> **Supplied material**:
--

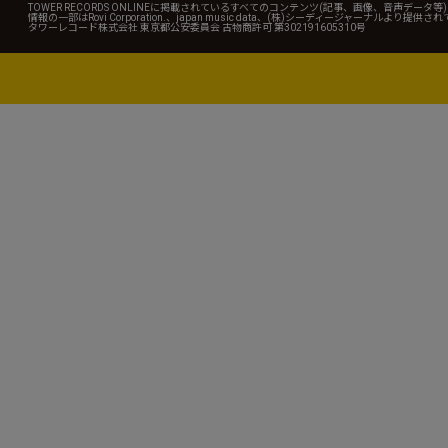
TOWER RECORDS ONLINEに掲載されているすべてのコンテンツ(記事、画像、音声デ
情報の一部はRovi Corporation.、japan music data、(株)シーディージャーナルより提供
タワーレコード株式会社 東京都公安委員会 古物商許可 第302191605310号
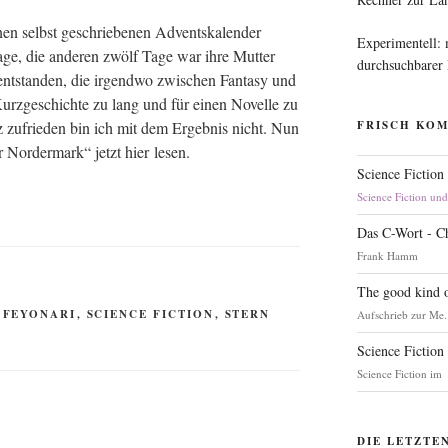
inen selbst geschrie­be­nen Advents­ka­len­der
Experimentell:
e, die ande­ren zwölf Tage war ihre Mut­ter
durchsuchbarer
nt­stan­den, die irgend­wo zwi­schen Fan­ta­sy und
Kurz­ge­schich­te zu lang und für einen Novel­le zu
nz zufrie­den bin ich mit dem Ergeb­nis nicht. Nun
FRISCH KO
Nor­der­mark“ jetzt hier lesen.
Science Fiction
Science Fiction un
Das C-Wort - C
Frank Hamm
The good kind o
,
FEYONARI
,
SCIENCE FICTION
,
STERN
Aufschrieb zur Me.
Science Fiction
Science Fiction im
DIE LETZTE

--

> **Work to be completed**:
Can you write out again, word for word, the lines of the listing from its very start up to and including the line that contains "タワーレコード株式会社 東京都公安委員会 古物商許可 第302191605310号", leaving the pictures out of your answer?

> **Written answer**:
TOWER RECORDS ONLINEに掲載されているすべてのコンテンツ(記事、画像、音声デ
情報の一部はRovi Corporation.、japan music data、(株)シーディージャーナルより提供
タワーレコード株式会社 東京都公安委員会 古物商許可 第302191605310号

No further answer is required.